### PROMPT
Among these entries, count the lines containing the word "addra" and answer with only the number.

### EXTRACTED INFORMATION
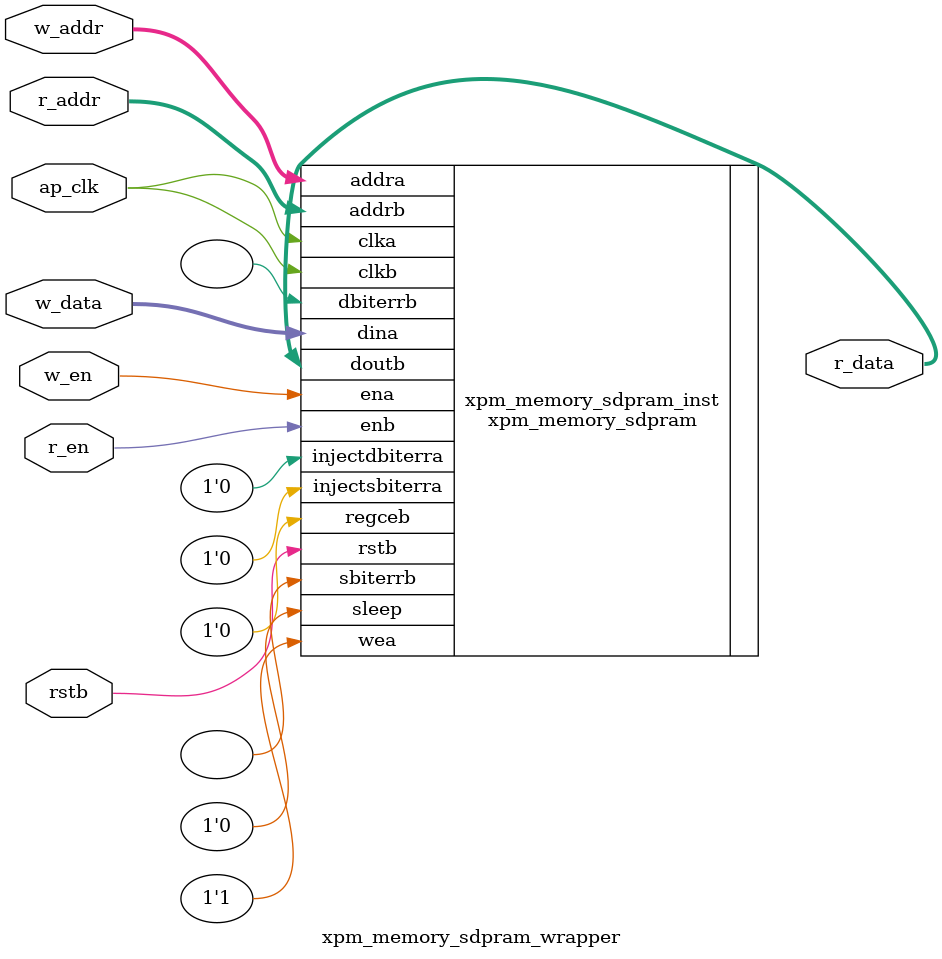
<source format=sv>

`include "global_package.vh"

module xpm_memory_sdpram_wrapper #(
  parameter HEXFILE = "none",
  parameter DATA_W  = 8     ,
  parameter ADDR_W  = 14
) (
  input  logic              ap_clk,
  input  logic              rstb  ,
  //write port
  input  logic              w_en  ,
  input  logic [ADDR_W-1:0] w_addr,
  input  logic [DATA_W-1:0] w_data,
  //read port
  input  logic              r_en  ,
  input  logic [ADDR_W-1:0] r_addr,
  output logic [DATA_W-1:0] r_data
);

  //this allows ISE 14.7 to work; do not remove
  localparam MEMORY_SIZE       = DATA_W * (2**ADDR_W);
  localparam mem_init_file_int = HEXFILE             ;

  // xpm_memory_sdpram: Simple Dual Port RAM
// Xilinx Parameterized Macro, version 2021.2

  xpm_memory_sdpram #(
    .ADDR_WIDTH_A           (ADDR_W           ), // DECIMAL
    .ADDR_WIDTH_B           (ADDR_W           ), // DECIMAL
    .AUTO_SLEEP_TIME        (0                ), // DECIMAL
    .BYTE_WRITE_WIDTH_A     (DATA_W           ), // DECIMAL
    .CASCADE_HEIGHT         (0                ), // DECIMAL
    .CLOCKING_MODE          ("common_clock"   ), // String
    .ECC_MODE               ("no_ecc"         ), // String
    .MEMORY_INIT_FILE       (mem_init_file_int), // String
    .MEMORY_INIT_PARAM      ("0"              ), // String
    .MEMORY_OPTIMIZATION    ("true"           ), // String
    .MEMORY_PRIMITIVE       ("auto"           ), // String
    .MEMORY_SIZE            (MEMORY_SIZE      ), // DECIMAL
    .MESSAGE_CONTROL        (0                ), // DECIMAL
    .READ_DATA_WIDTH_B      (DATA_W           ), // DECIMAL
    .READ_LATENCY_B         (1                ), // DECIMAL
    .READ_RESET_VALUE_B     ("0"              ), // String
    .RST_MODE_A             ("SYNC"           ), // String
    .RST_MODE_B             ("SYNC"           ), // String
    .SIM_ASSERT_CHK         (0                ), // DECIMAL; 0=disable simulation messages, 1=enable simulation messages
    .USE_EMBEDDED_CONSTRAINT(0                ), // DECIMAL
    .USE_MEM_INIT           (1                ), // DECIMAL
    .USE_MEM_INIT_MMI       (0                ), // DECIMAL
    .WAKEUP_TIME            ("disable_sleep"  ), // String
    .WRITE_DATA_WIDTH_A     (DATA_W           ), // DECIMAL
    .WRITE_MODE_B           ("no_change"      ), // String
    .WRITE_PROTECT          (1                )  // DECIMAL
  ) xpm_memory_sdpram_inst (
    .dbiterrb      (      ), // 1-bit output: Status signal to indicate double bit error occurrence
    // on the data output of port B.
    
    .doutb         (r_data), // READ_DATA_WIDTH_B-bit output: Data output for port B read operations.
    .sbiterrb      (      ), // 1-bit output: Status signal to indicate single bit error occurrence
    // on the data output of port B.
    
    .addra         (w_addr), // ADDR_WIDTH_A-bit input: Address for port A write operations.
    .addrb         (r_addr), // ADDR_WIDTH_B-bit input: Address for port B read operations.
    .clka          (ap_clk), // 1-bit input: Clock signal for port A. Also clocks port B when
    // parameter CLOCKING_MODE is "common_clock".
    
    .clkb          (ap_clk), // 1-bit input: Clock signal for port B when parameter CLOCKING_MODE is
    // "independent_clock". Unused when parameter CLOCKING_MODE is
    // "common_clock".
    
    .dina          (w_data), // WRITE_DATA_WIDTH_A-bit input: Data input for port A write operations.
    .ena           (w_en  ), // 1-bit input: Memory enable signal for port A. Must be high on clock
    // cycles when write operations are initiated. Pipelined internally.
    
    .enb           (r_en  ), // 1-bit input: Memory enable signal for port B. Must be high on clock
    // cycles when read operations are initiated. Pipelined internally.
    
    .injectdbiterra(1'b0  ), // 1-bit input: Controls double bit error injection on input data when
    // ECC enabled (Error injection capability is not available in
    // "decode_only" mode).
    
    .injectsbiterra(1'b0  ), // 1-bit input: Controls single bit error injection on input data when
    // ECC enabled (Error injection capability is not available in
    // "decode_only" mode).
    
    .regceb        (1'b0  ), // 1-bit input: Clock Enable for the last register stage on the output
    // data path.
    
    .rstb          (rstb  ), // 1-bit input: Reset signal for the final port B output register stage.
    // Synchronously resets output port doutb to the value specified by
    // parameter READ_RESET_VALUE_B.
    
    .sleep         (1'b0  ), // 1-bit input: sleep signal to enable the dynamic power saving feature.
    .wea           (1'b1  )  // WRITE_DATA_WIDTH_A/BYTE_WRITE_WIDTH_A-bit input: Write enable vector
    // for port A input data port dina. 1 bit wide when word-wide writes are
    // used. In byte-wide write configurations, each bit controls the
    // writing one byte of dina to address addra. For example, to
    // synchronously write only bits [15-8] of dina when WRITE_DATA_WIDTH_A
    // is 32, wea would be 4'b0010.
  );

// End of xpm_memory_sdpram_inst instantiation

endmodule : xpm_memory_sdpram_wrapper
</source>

### SOLUTION BELOW
2